Repeat the text of every item below word for word, without changing anything.

[Input data — start]

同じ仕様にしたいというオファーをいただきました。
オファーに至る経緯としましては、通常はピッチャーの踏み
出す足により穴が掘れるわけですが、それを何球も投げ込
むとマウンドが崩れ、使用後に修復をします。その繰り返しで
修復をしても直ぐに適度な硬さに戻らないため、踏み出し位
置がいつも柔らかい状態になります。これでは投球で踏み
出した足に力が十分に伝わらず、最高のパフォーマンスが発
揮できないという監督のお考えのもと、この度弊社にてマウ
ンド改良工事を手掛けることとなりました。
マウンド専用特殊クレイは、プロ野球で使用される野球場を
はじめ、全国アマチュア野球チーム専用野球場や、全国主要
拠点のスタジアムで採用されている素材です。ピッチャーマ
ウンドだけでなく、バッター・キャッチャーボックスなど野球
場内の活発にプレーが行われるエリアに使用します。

[Input data — finish]

| Task answer |
同じ仕様にしたいというオファーをいただきました。
オファーに至る経緯としましては、通常はピッチャーの踏み
出す足により穴が掘れるわけですが、それを何球も投げ込
むとマウンドが崩れ、使用後に修復をします。その繰り返しで
修復をしても直ぐに適度な硬さに戻らないため、踏み出し位
置がいつも柔らかい状態になります。これでは投球で踏み
出した足に力が十分に伝わらず、最高のパフォーマンスが発
揮できないという監督のお考えのもと、この度弊社にてマウ
ンド改良工事を手掛けることとなりました。
マウンド専用特殊クレイは、プロ野球で使用される野球場を
はじめ、全国アマチュア野球チーム専用野球場や、全国主要
拠点のスタジアムで採用されている素材です。ピッチャーマ
ウンドだけでなく、バッター・キャッチャーボックスなど野球
場内の活発にプレーが行われるエリアに使用します。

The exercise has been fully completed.